A cross-sectional quantitative design was used. Women over 18 years who gave birth more than six weeks prior to the study were included. Data were collected for both groups through physical measurements and questionnaires. Descriptive, correlational, and non-parametric statistical analysis was conducted.


50 women participated in the study, and 22 (44%) presented with persistent LBP postpartum. The group with LBP experienced a higher level of disability (54.5% - moderate disability and 4.5% - severe disability) compared to the pain-free group.
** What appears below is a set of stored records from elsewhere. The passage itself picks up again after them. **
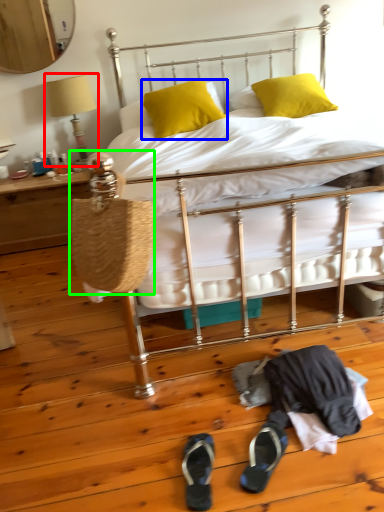
Question: Which is farther away from table lamp (highlighted by a red box)? pillow (highlighted by a blue box) or handbag (highlighted by a green box)?

Choices:
 (A) pillow
 (B) handbag

Answer: (B)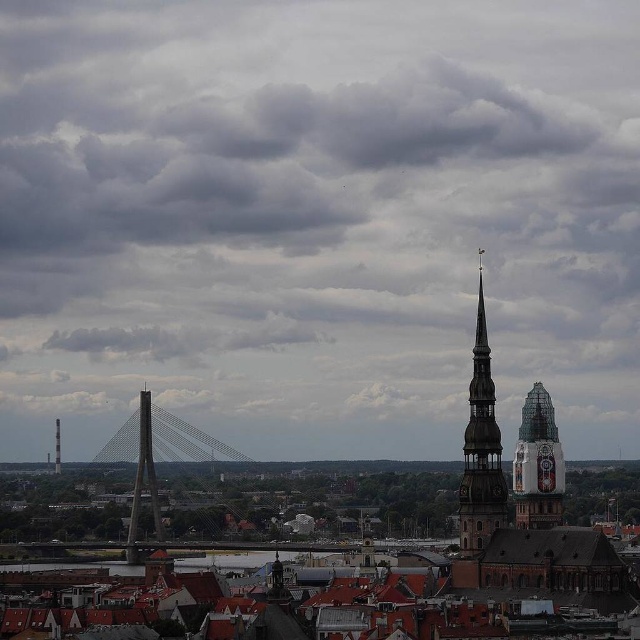
Question: Can you confirm if dark gray stone spire at center-right is thinner than shiny glass bell tower at right?

Choices:
 (A) no
 (B) yes

Answer: (B)

Question: Based on their relative distances, which object is farther from the metallic cable-stayed bridge at center-left?

Choices:
 (A) shiny glass bell tower at right
 (B) dark gray stone spire at center-right
 (C) cloudy sky at upper center

Answer: (B)

Question: Which of the following is the closest to the observer?

Choices:
 (A) cloudy sky at upper center
 (B) dark gray stone spire at center-right
 (C) metallic cable-stayed bridge at center-left
 (D) shiny glass bell tower at right

Answer: (B)

Question: Is dark gray stone spire at center-right above shiny glass bell tower at right?

Choices:
 (A) no
 (B) yes

Answer: (B)

Question: Where is cloudy sky at upper center located in relation to dark gray stone spire at center-right in the image?

Choices:
 (A) left
 (B) right

Answer: (A)

Question: Which of the following is the closest to the observer?

Choices:
 (A) shiny glass bell tower at right
 (B) cloudy sky at upper center
 (C) dark gray stone spire at center-right
 (D) metallic cable-stayed bridge at center-left

Answer: (C)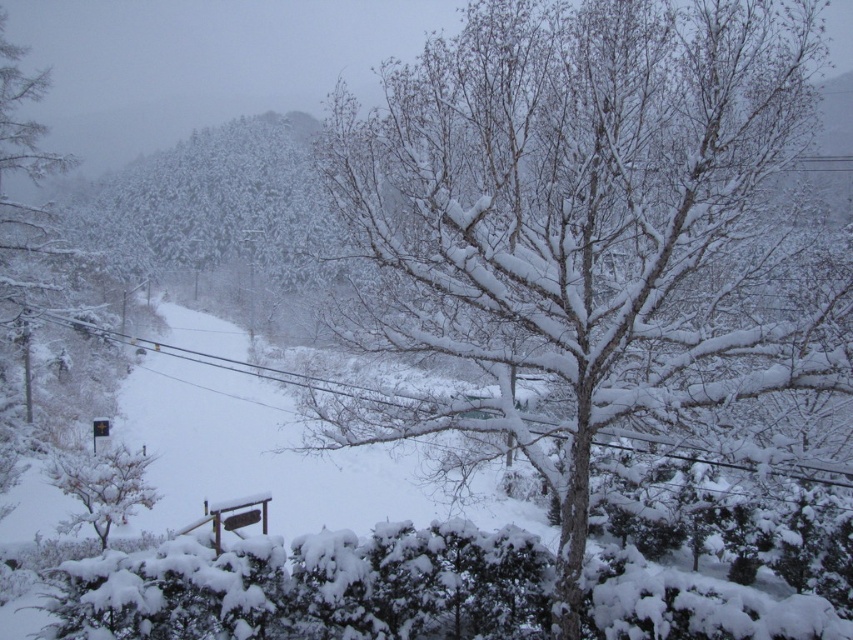
Which is above, snow-covered tree at center or white snow-covered tree at lower left?

snow-covered tree at center is higher up.

Is point (578, 387) closer to camera compared to point (114, 512)?

That is True.

I want to click on snow-covered tree at center, so click(589, 227).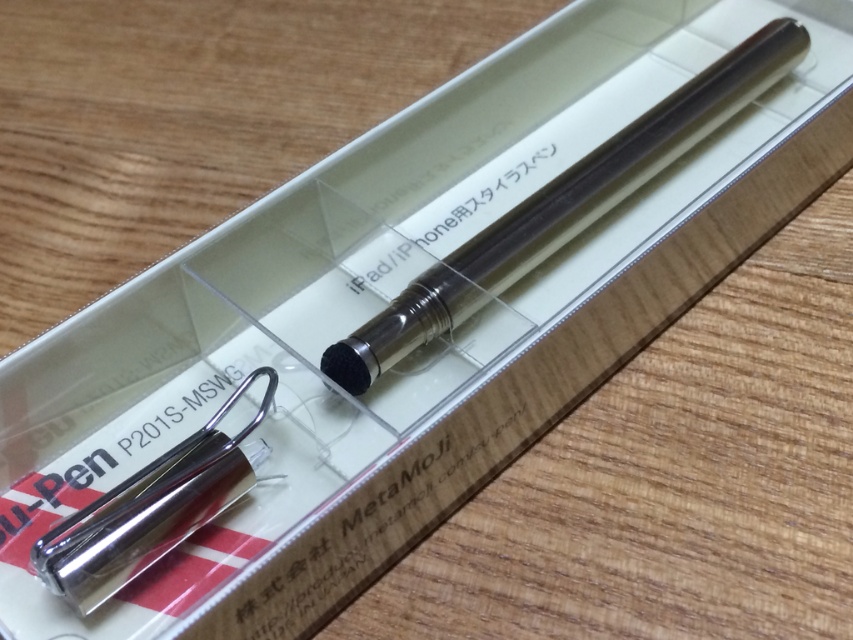
Question: Does satin silver pen at center appear over polished silver pen at lower left?

Choices:
 (A) no
 (B) yes

Answer: (B)

Question: Is satin silver pen at center behind polished silver pen at lower left?

Choices:
 (A) yes
 (B) no

Answer: (A)

Question: Among these points, which one is farthest from the camera?

Choices:
 (A) (631, 140)
 (B) (85, 522)

Answer: (A)

Question: Which point appears farthest from the camera in this image?

Choices:
 (A) (236, 474)
 (B) (699, 74)

Answer: (B)

Question: Can you confirm if satin silver pen at center is thinner than polished silver pen at lower left?

Choices:
 (A) yes
 (B) no

Answer: (B)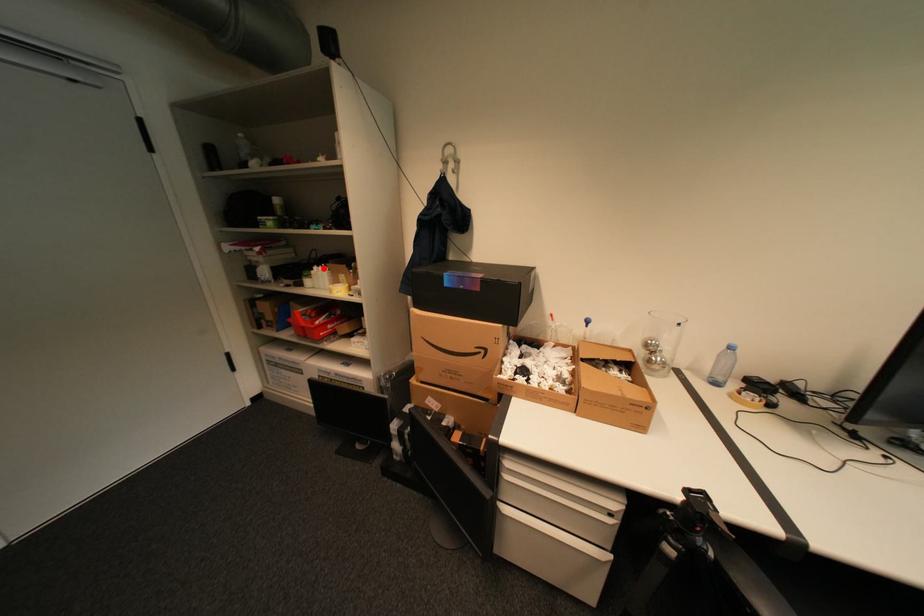
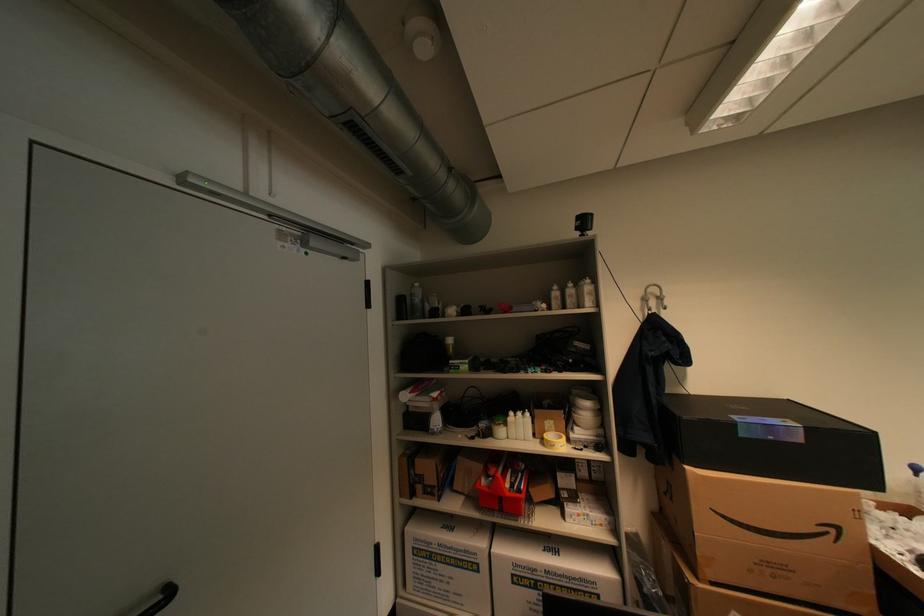
Locate, in the second image, the point that corresponds to the highlighted location in the first image.

(519, 414)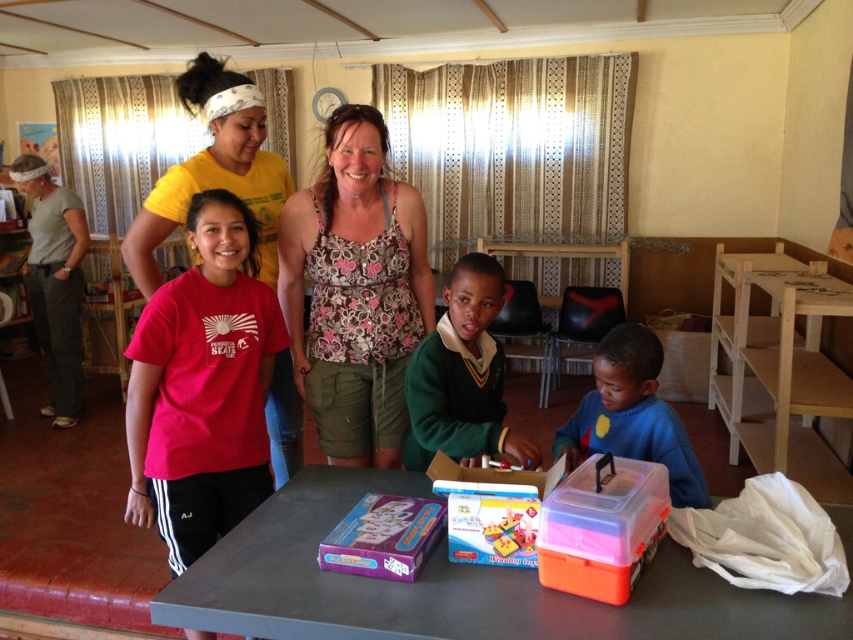
You are a visitor entering the room and want to approach the metallic gray table at center. From your current position near the matte gray pants at left, which direction should you move to reach the table?

The metallic gray table at center is in front of the matte gray pants at left, so you should move forward from the matte gray pants at left to reach the table.

You are standing at the entrance of the room and want to move towards the metallic gray table at center. What direction should you move in?

Since the metallic gray table at center is located at point 0.916 on the x axis and 0.532 on the y axis, you should move forward towards the center of the room to reach it.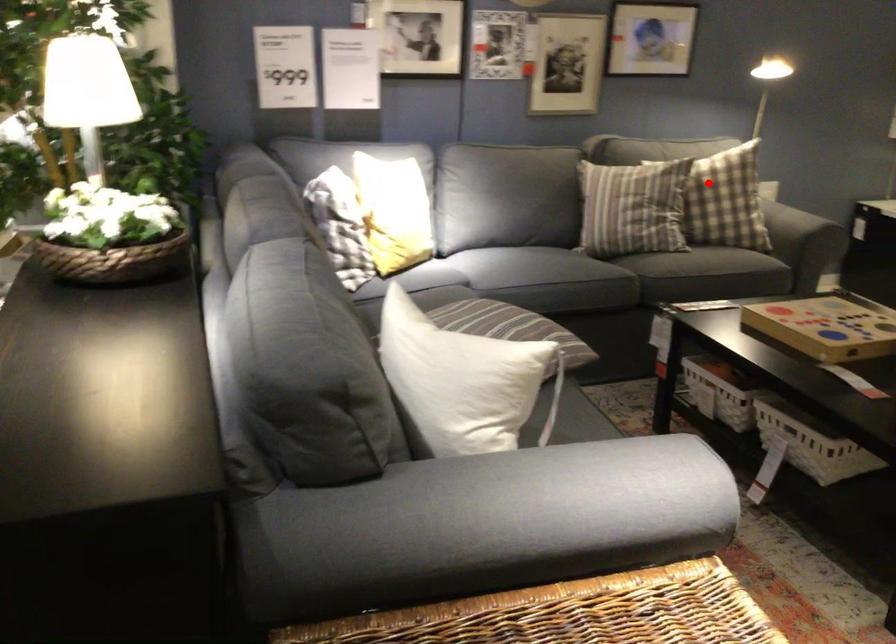
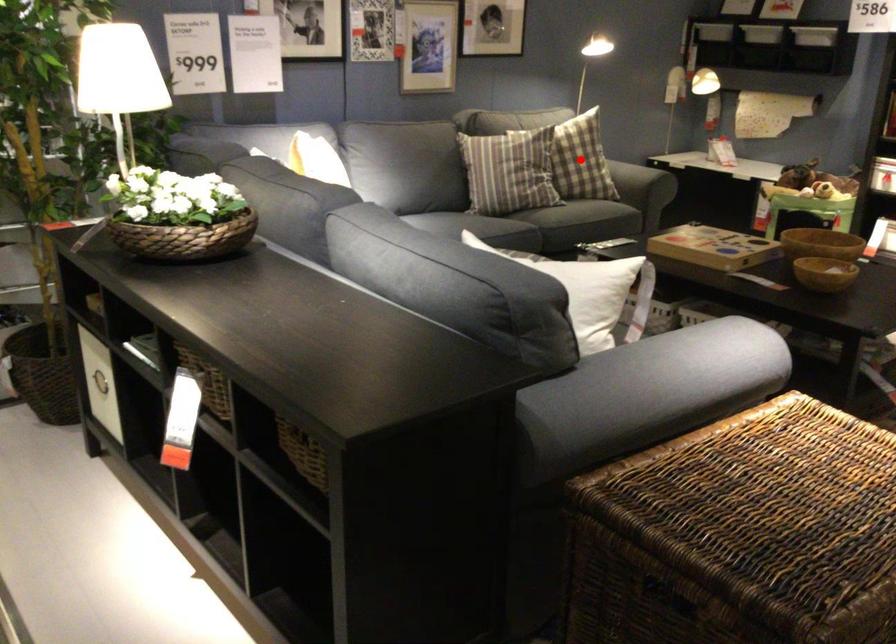
I am providing you with two images of the same scene from different viewpoints. A red point is marked on the first image and another point is marked on the second image. Is the red point in image1 aligned with the point shown in image2?

Yes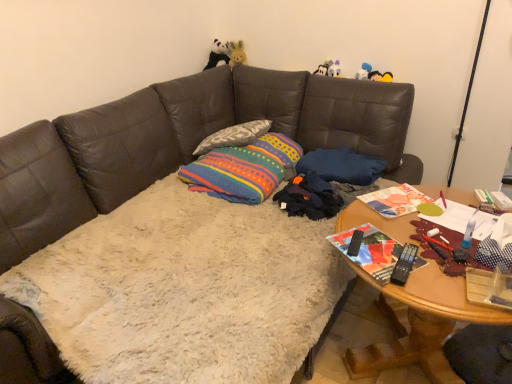
Question: Is multicolored fabric throw pillow at center thinner than textured gray pillow at center, the first pillow viewed from the left?

Choices:
 (A) yes
 (B) no

Answer: (B)

Question: Is multicolored fabric throw pillow at center far from textured gray pillow at center, placed as the 2th pillow when sorted from right to left?

Choices:
 (A) yes
 (B) no

Answer: (B)

Question: Considering the relative sizes of multicolored fabric throw pillow at center and textured gray pillow at center, placed as the 2th pillow when sorted from right to left, in the image provided, is multicolored fabric throw pillow at center taller than textured gray pillow at center, placed as the 2th pillow when sorted from right to left,?

Choices:
 (A) no
 (B) yes

Answer: (B)

Question: From a real-world perspective, is multicolored fabric throw pillow at center located higher than textured gray pillow at center, the first pillow viewed from the left?

Choices:
 (A) yes
 (B) no

Answer: (B)

Question: From a real-world perspective, is multicolored fabric throw pillow at center physically below textured gray pillow at center, placed as the 2th pillow when sorted from right to left?

Choices:
 (A) no
 (B) yes

Answer: (B)

Question: Visually, is blue fabric pillow at center, the first pillow when ordered from right to left, positioned to the left or to the right of black plush panda at upper center?

Choices:
 (A) left
 (B) right

Answer: (B)

Question: In terms of width, does blue fabric pillow at center, the first pillow when ordered from right to left, look wider or thinner when compared to black plush panda at upper center?

Choices:
 (A) thin
 (B) wide

Answer: (B)

Question: Considering the positions of blue fabric pillow at center, the first pillow when ordered from right to left, and black plush panda at upper center in the image, is blue fabric pillow at center, the first pillow when ordered from right to left, bigger or smaller than black plush panda at upper center?

Choices:
 (A) small
 (B) big

Answer: (B)

Question: Is blue fabric pillow at center, marked as the second pillow in a left-to-right arrangement, inside the boundaries of black plush panda at upper center, or outside?

Choices:
 (A) outside
 (B) inside

Answer: (A)

Question: In terms of size, does black plush panda at upper center appear bigger or smaller than textured gray pillow at center, the first pillow viewed from the left?

Choices:
 (A) small
 (B) big

Answer: (A)

Question: Considering the positions of point (224, 51) and point (249, 132), is point (224, 51) closer or farther from the camera than point (249, 132)?

Choices:
 (A) closer
 (B) farther

Answer: (B)

Question: Is black plush panda at upper center wider or thinner than textured gray pillow at center, the first pillow viewed from the left?

Choices:
 (A) thin
 (B) wide

Answer: (A)

Question: Based on their positions, is black plush panda at upper center located to the left or right of textured gray pillow at center, placed as the 2th pillow when sorted from right to left?

Choices:
 (A) right
 (B) left

Answer: (B)

Question: In terms of size, does multicolored fabric throw pillow at center appear bigger or smaller than white fluffy couch at center?

Choices:
 (A) big
 (B) small

Answer: (B)

Question: In terms of width, does multicolored fabric throw pillow at center look wider or thinner when compared to white fluffy couch at center?

Choices:
 (A) wide
 (B) thin

Answer: (B)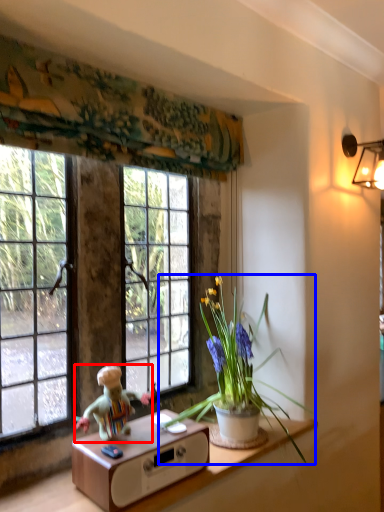
Question: Which point is further to the camera, person (highlighted by a red box) or houseplant (highlighted by a blue box)?

Choices:
 (A) person
 (B) houseplant

Answer: (A)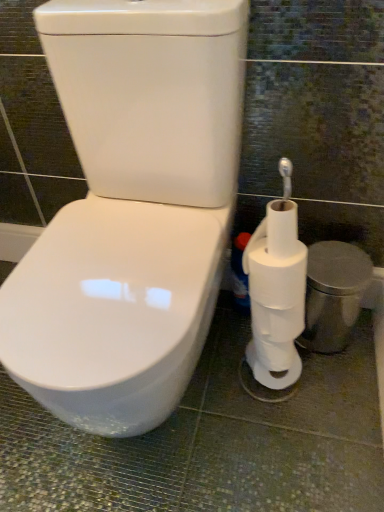
Question: From a real-world perspective, does white matte toilet paper at right sit lower than white plastic bottle at lower right?

Choices:
 (A) yes
 (B) no

Answer: (B)

Question: Considering the relative sizes of white matte toilet paper at right and white plastic bottle at lower right in the image provided, is white matte toilet paper at right bigger than white plastic bottle at lower right?

Choices:
 (A) yes
 (B) no

Answer: (A)

Question: Does white matte toilet paper at right come behind white plastic bottle at lower right?

Choices:
 (A) no
 (B) yes

Answer: (A)

Question: Does white matte toilet paper at right have a lesser width compared to white plastic bottle at lower right?

Choices:
 (A) yes
 (B) no

Answer: (B)

Question: Is white plastic bottle at lower right at the back of white matte toilet paper at right?

Choices:
 (A) no
 (B) yes

Answer: (A)

Question: From the image's perspective, does white matte toilet paper at right appear lower than white plastic bottle at lower right?

Choices:
 (A) no
 (B) yes

Answer: (A)

Question: Considering the relative positions of white plastic bottle at lower right and white matte toilet paper at right in the image provided, is white plastic bottle at lower right in front of white matte toilet paper at right?

Choices:
 (A) yes
 (B) no

Answer: (B)

Question: From the image's perspective, is white plastic bottle at lower right on top of white matte toilet paper at right?

Choices:
 (A) no
 (B) yes

Answer: (A)

Question: From a real-world perspective, is white plastic bottle at lower right located beneath white matte toilet paper at right?

Choices:
 (A) yes
 (B) no

Answer: (A)

Question: Considering the relative sizes of white plastic bottle at lower right and white matte toilet paper at right in the image provided, is white plastic bottle at lower right bigger than white matte toilet paper at right?

Choices:
 (A) yes
 (B) no

Answer: (B)

Question: Considering the relative sizes of white plastic bottle at lower right and white matte toilet paper at right in the image provided, is white plastic bottle at lower right thinner than white matte toilet paper at right?

Choices:
 (A) no
 (B) yes

Answer: (B)

Question: Is white plastic bottle at lower right at the left side of white matte toilet paper at right?

Choices:
 (A) no
 (B) yes

Answer: (B)

Question: In terms of size, does white plastic bottle at lower right appear bigger or smaller than white matte toilet paper at right?

Choices:
 (A) big
 (B) small

Answer: (B)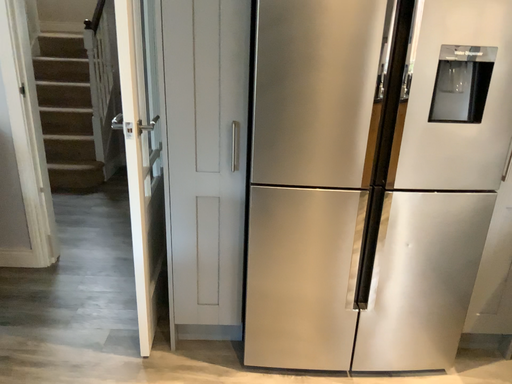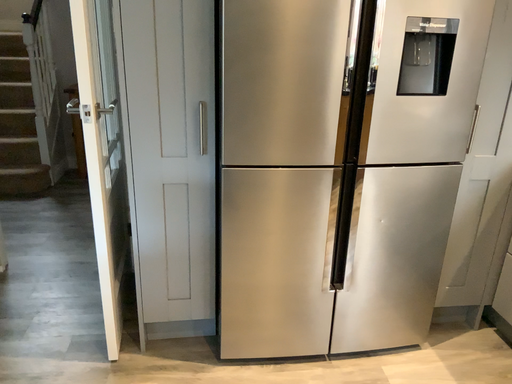
Question: Which way did the camera rotate in the video?

Choices:
 (A) rotated right
 (B) rotated left

Answer: (A)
Postnatal depression was indicated in 40.9% of the LBP group and was statistically significantly and moderately positively associated with the presence of LBP (p=0.000; r=0.53). Regarding activity and participation levels, 59.1% of females with LBP postpartum had a moderate risk for chronicity, and 13.6% had a high risk. The LBP pain group differed significantly in terms of participation in physical activity (p=0.000) compared to the pain-free group.


The results indicated a high point prevalence of LBP six or more weeks postpartum (44%). On impairment level, disability and postnatal depression experienced by women with LBP postpartum differed from the pain-free group. Participants who were pain-free were much more physically active than participants with LBP. The results from the study implied low levels of physical activity in the presence of LBP.

Keywords: Persistent LBP, Postpartum, Physiotherapy, South Africa, Musculoskeletal, Psychological impact.